◆ 課題
a) インフルエンザ流行の記事に名前が出てくる都道府県をすべて挙げよ。
b) インフルエンザ流行の記事の最後の行のあとから、続きを書き継いでください。

今シーズンのインフルエンザの流行は、3月にピークを越えたと見られることが、国立感染症研究所の定点調査で分かった。ただし過去10年の3月下旬から4月上旬と比べると、今年報告された患者数は最も多く、同研究所は「流行はまだ続いており、今後も注意が必要」としている。

同研究所が全国約5000カ所の医療機関で実施している定点調査によると、3月26日〜4月1日の1地点あたりの患者報告数は21・5人で、前週(3月19〜25日)の32・5人から大幅に減少した。

都道府県別では、青森40・5人、大分38・4人、長崎38・1人などで、高知県を除く46都道府県で前週より減少した。

今シーズンの流行は1月中旬に始まり、ピークは昨シーズンより1カ月ほど遅かった。
(インフルエンザ:流行のピーク越える)

◆ 対象データ
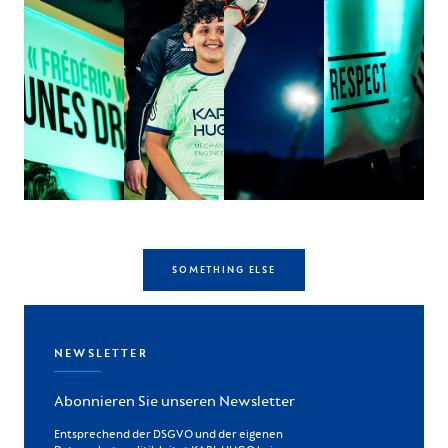
SOMETHING ELSE
NEWSLETTER
Abonnieren Sie unseren Newsletter
Entsprechend der DSGVO und der eigenen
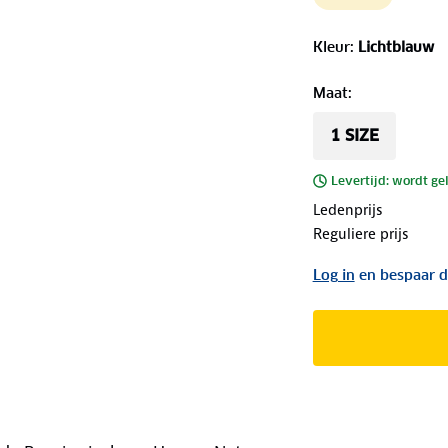
Kleur
:
Lichtblauw
Maat
:
1 SIZE
Levertijd: wordt ge
Ledenprijs
Reguliere prijs
Log in
en bespaar d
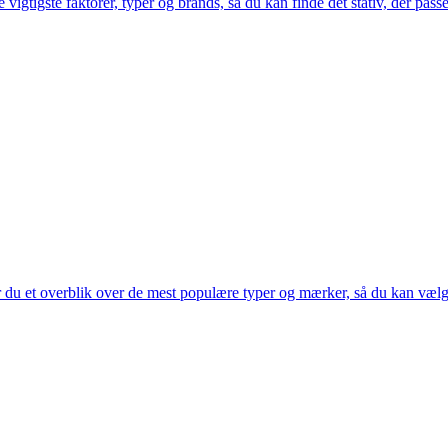
 vigtigste faktorer, typer og brands, så du kan finde det stativ, der pass
r du et overblik over de mest populære typer og mærker, så du kan vælge 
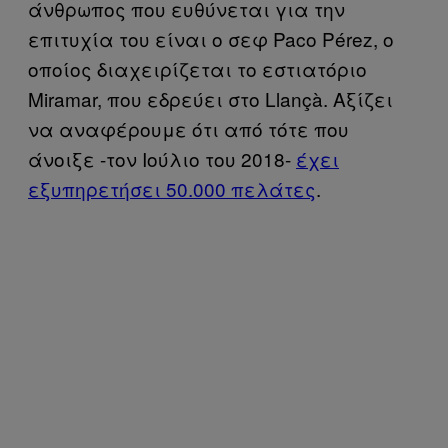
άνθρωπος που ευθύνεται για την
επιτυχία του είναι ο σεφ Paco Pérez, ο
οποίος διαχειρίζεται το εστιατόριο
Miramar, που εδρεύει στο Llançà. Αξίζει
να αναφέρουμε ότι από τότε που
άνοιξε -τον Ιούλιο του 2018-
έχει
εξυπηρετήσει 50.000 πελάτες
.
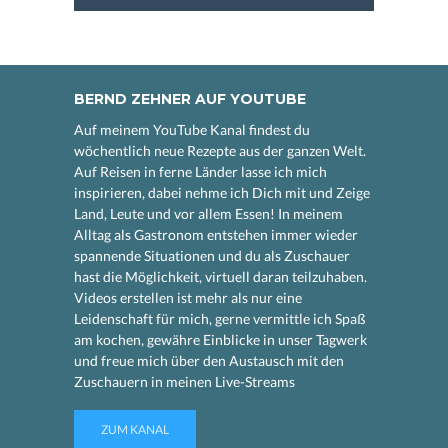
BERND ZEHNER AUF YOUTUBE
Auf meinem YouTube Kanal findest du
wöchentlich neue Rezepte aus der ganzen Welt.
Auf Reisen in ferne Länder lasse ich mich
inspirieren, dabei nehme ich Dich mit und Zeige
Land, Leute und vor allem Essen! In meinem
Alltag als Gastronom entstehen immer wieder
spannende Situationen und du als Zuschauer
hast die Möglichkeit, virtuell daran teilzuhaben.
Videos erstellen ist mehr als nur eine
Leidenschaft für mich, gerne vermittle ich Spaß
am kochen, gewähre Einblicke in unser Tagwerk
und freue mich über den Austausch mit den
Zuschauern in meinen Live-Streams
ZUM KANAL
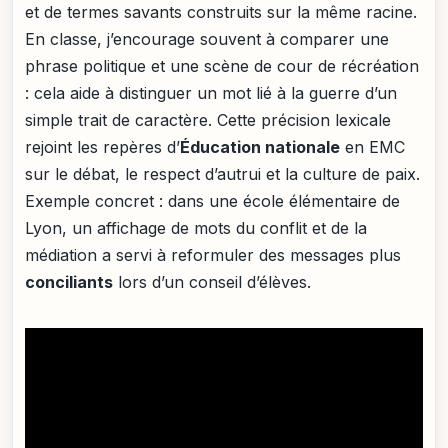
et de termes savants construits sur la même racine.
En classe, j’encourage souvent à comparer une
phrase politique et une scène de cour de récréation
: cela aide à distinguer un mot lié à la guerre d’un
simple trait de caractère. Cette précision lexicale
rejoint les repères d’
Éducation nationale
en EMC
sur le débat, le respect d’autrui et la culture de paix.
Exemple concret : dans une école élémentaire de
Lyon, un affichage de mots du conflit et de la
médiation a servi à reformuler des messages plus
conciliants
lors d’un conseil d’élèves.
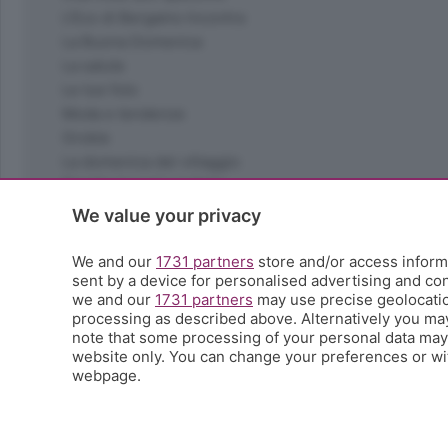
L'Eco di Bergamo Incontra
La Buona Domenica
La salute
Le tue foto
Moda e tendenze
Orobie
La domenica del villaggio
Ricette (quasi) perfette
Scienza e Tecnologia
We value your privacy
Tic Tac
Volontariato
We and our
1731 partners
store and/or access informa
sent by a device for personalised advertising and c
StoryLab
we and our
1731 partners
may use precise geolocation
Il punto
processing as described above. Alternatively you ma
L'EcoCafè
note that some processing of your personal data may n
Editoriali
website only. You can change your preferences or wit
webpage.
© COPYRIGHT 2026 - S.E.S.A.A.B. S.p.a. con sede in Vial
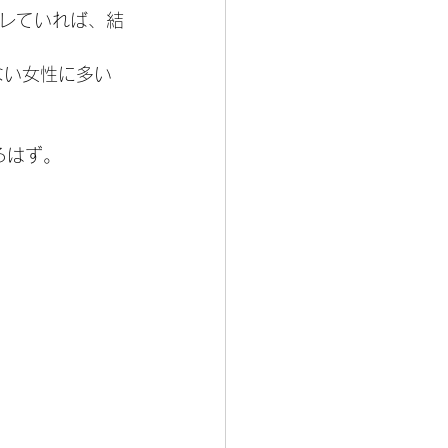
レていれば、結
ない女性に多い
るはず。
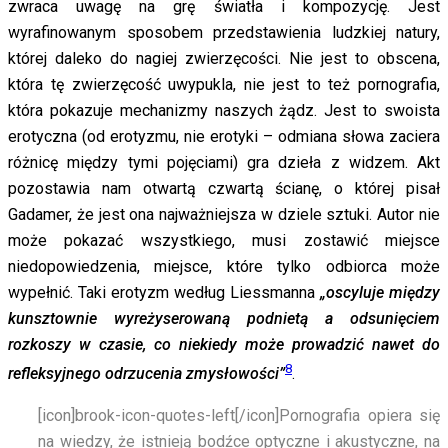
zwraca uwagę na grę światła i kompozycję. Jest
wyrafinowanym sposobem przedstawienia ludzkiej natury,
której daleko do nagiej zwierzęcości. Nie jest to obscena,
która tę zwierzęcość uwypukla, nie jest to też pornografia,
która pokazuje mechanizmy naszych żądz. Jest to swoista
erotyczna (od erotyzmu, nie erotyki – odmiana słowa zaciera
różnicę między tymi pojęciami) gra dzieła z widzem. Akt
pozostawia nam otwartą czwartą ścianę, o której pisał
Gadamer, że jest ona najważniejsza w dziele sztuki. Autor nie
może pokazać wszystkiego, musi zostawić miejsce
niedopowiedzenia, miejsce, które tylko odbiorca może
wypełnić. Taki erotyzm według Liessmanna
„oscyluje między
kunsztownie wyreżyserowaną podnietą a odsunięciem
rozkoszy w czasie, co niekiedy może prowadzić nawet do
8
refleksyjnego odrzucenia zmysłowości”
.
[icon]brook-icon-quotes-left[/icon]
Pornografia opiera się
na wiedzy, że istnieją bodźce optyczne i akustyczne, na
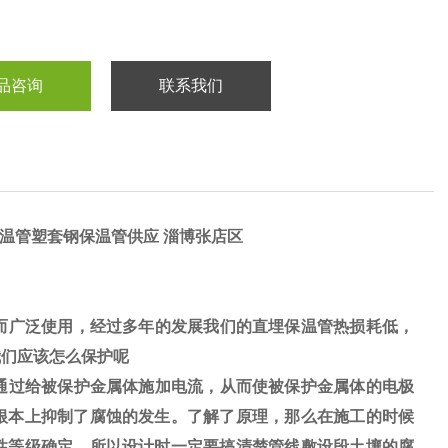
品咨询
联系我们
保温管塑套钢保温管供应 淄博张店区
而广泛使用，经过多年的发展我们的直埋保温管热损耗低，
我们应该怎么保护呢
通过给被保护金属体施加电流，从而使被保护金属体的电极
根本上抑制了腐蚀的发生。了解了原理，那么在施工的时候
性等级确定，所以设计时一定要搞清楚管线敷设段土壤的腐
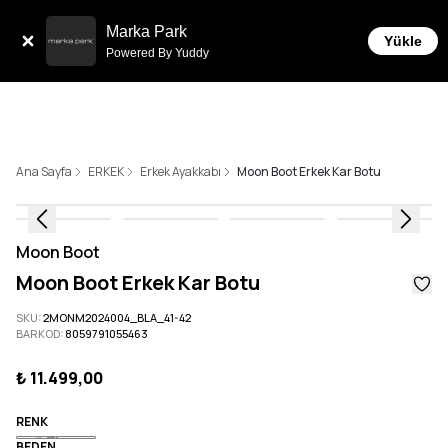
Tüm Siparişlerde 6 Taksit İmkanı!
Marka Park
Yükle
Powered By Yuddy
Ana Sayfa
ERKEK
Erkek Ayakkabı
Moon Boot Erkek Kar Botu
Moon Boot
Moon Boot Erkek Kar Botu
SKU
:
2MONM2024004_BLA_41-42
BARKOD
:
8059791055463
₺ 11.499,00
RENK
BEDEN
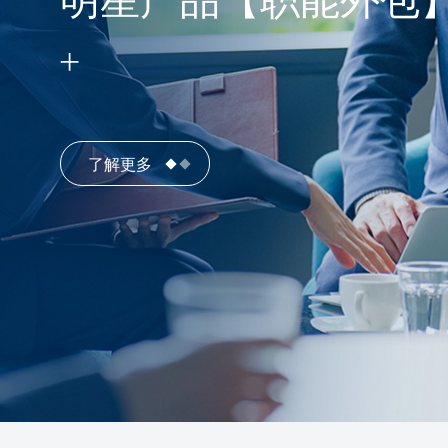
明星产品【职能外包
了解更多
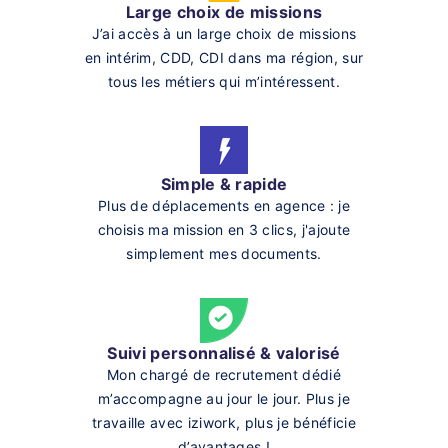
Large choix de missions
J’ai accès à un large choix de missions
en intérim, CDD, CDI dans ma région, sur
tous les métiers qui m’intéressent.
Simple & rapide
Plus de déplacements en agence : je
choisis ma mission en 3 clics, j'ajoute
simplement mes documents.
Suivi personnalisé & valorisé
Mon chargé de recrutement dédié
m’accompagne au jour le jour. Plus je
travaille avec iziwork, plus je bénéficie
d’avantages !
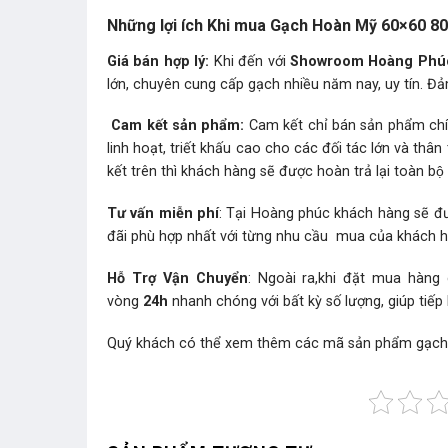
Những lợi ích Khi mua Gạch Hoàn Mỹ 60×60 80
Giá bán hợp lý:
Khi đến với
Showroom Hoàng Phú
lớn, chuyên cung cấp gạch nhiều năm nay, uy tín. Đả
Cam kết sản phẩm:
Cam kết chỉ bán sản phẩm chín
linh hoạt, triết khấu cao cho các đối tác lớn và t
kết trên thì khách hàng sẽ được hoàn trả lại toàn bộ t
Tư vấn miễn phí
: Tại Hoàng phúc khách hàng sẽ đư
đãi phù hợp nhất với từng nhu cầu mua của khách 
Hỗ Trợ Vận Chuyển
: Ngoài ra,khi đặt mua hàng
vòng
24h
nhanh chóng với bất kỳ số lượng, giúp tiếp
Quý khách có thể xem thêm các mã sản phẩm
gạc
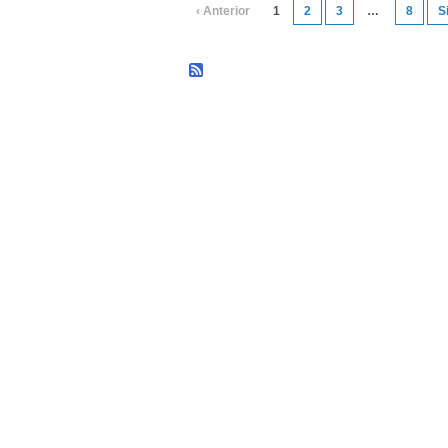
‹ Anterior
1
2
3
…
8
S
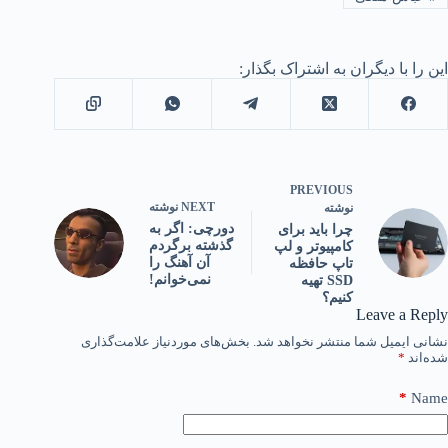
این را با دیگران به اشتراک بگذار:
PREVIOUS
NEXT
نوشته
نوشته
دورچی: اگر به
چرا باید برای
گذشته برگردم
کامپیوتر و لپ
آن آهنگ را
تاپ حافظه
نمی‌خوانم!
SSD تهیه
کنیم؟
Leave a Reply
نشانی ایمیل شما منتشر نخواهد شد.
بخش‌های موردنیاز علامت‌گذاری
شده‌اند
*
*
Name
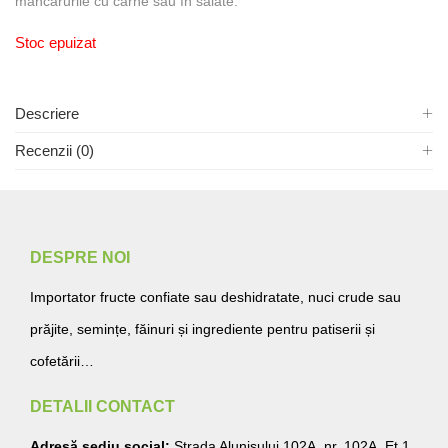
mâncărurile cu carne sau în salate.
Stoc epuizat
Descriere
Recenzii (0)
DESPRE NOI
Importator fructe confiate sau deshidratate, nuci crude sau
prăjite, semințe, făinuri și ingrediente pentru patiserii și
cofetării…
DETALII CONTACT
Adresă sediu social:
Strada Alunișului 102A, nr. 102A, Et.1,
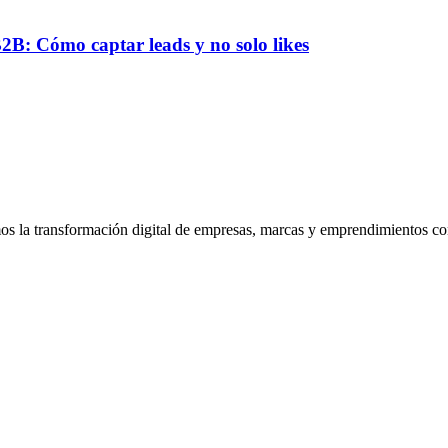
B: Cómo captar leads y no solo likes
la transformación digital de empresas, marcas y emprendimientos con 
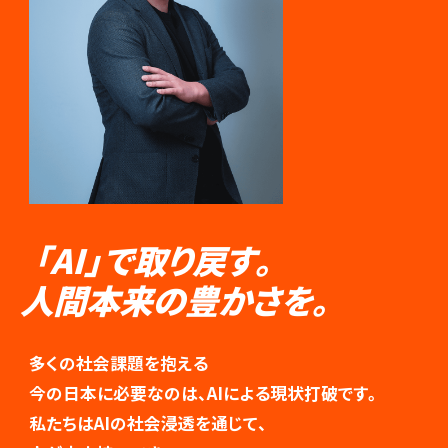
「AI」で取り戻す。
人間本来の豊かさを。
多くの社会課題を抱える
今の日本に必要なのは、AIによる現状打破です。
私たちはAIの社会浸透を通じて、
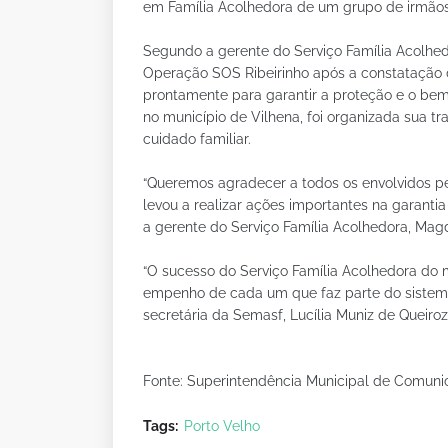
em Família Acolhedora de um grupo de irmãos
Segundo a gerente do Serviço Família Acolhedo
Operação SOS Ribeirinho após a constatação de
prontamente para garantir a proteção e o bem
no município de Vilhena, foi organizada sua t
cuidado familiar.
“Queremos agradecer a todos os envolvidos p
levou a realizar ações importantes na garantia
a gerente do Serviço Família Acolhedora, Mag
“O sucesso do Serviço Família Acolhedora do m
empenho de cada um que faz parte do sistema 
secretária da Semasf, Lucília Muniz de Queiroz
Fonte: Superintendência Municipal de Comun
Tags:
Porto Velho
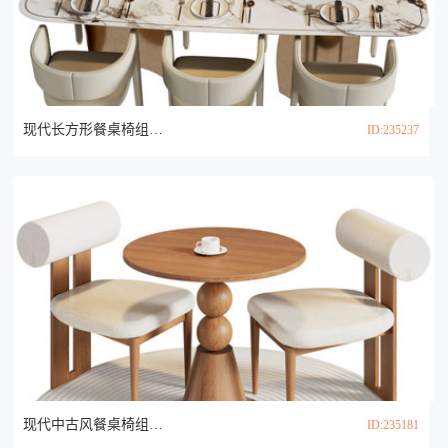
现代长方形餐桌椅组合3d模型
ID:235237
现代中古风餐桌椅组合3d模型
ID:235181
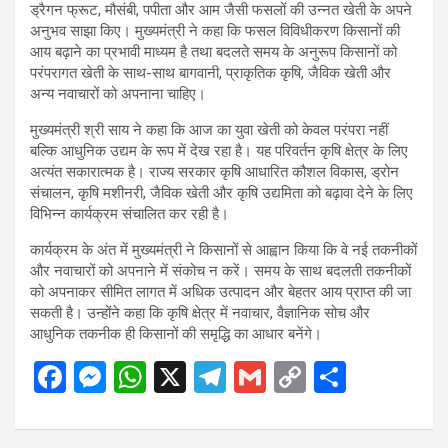
ड्रैगन फ्रूट, मौसंबी, पपीता और आम जैसी फसलों की उन्नत खेती के अपने
अनुभव साझा किए। मुख्यमंत्री ने कहा कि फसल विविधीकरण किसानों की
आय बढ़ाने का प्रभावी माध्यम है तथा बदलते समय के अनुरूप किसानों को
परंपरागत खेती के साथ-साथ बागवानी, प्राकृतिक कृषि, जैविक खेती और
अन्य नवाचारों को अपनाना चाहिए।
मुख्यमंत्री श्री साय ने कहा कि आज का युवा खेती को केवल परंपरा नहीं
बल्कि आधुनिक उद्यम के रूप में देख रहा है। यह परिवर्तन कृषि क्षेत्र के लिए
अत्यंत सकारात्मक है। राज्य सरकार कृषि आधारित कौशल विकास, ड्रोन
संचालन, कृषि मशीनरी, जैविक खेती और कृषि उद्यमिता को बढ़ावा देने के लिए
विभिन्न कार्यक्रम संचालित कर रही है।
कार्यक्रम के अंत में मुख्यमंत्री ने किसानों से आह्वान किया कि वे नई तकनीकों
और नवाचारों को अपनाने में संकोच न करें। समय के साथ बदलती तकनीकों
को अपनाकर सीमित लागत में अधिक उत्पादन और बेहतर आय प्राप्त की जा
सकती है। उन्होंने कहा कि कृषि क्षेत्र में नवाचार, वैज्ञानिक सोच और
आधुनिक तकनीक ही किसानों की समृद्धि का आधार बनेंगे।
F
M
W
X
T
G
C
S
a
es
h
el
m
o
h
ce
se
at
e
ail
py
ar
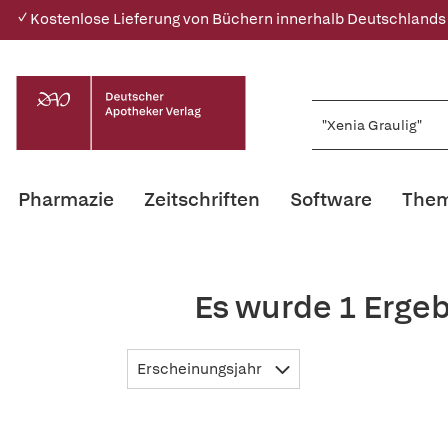
✓ Kostenlose Lieferung von Büchern innerhalb Deutschlands
Pharmazie
Zeitschriften
Software
Them
Es wurde 1 Ergeb
Erscheinungsjahr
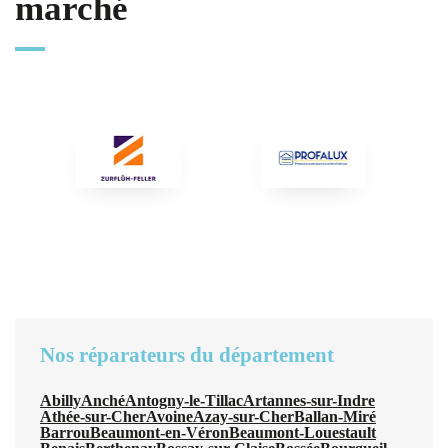
marché
Nos réparateurs du département
Abilly
Anché
Antogny-le-Tillac
Artannes-sur-Indre
Athée-sur-Cher
Avoine
Azay-sur-Cher
Ballan-Miré
Barrou
Beaumont-en-Véron
Beaumont-Louestault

◆ 課題別の解答
a) 青森、大分、長崎、高知県

b)
インフルエンザといえば、タミフルに関連があると思われた異常行動の問題がニュースでとりあげられた。

タミフル販売元の中外製薬から厚生労働省に報告された副作用が疑われる約1,800件の事例のうち、「暴れる」「動き回る」など何らかの異常な行動を起こしていたケースが100件以上に上ることが、同省の集計で分かっている。

ピークは過ぎ、問題は次第に忘れられていくでしょうが、冬の訪れが起こる前に、十分な研究が行われ、今後のインフルエンザ対策に関して対策、ガイドライン作りが望まれます。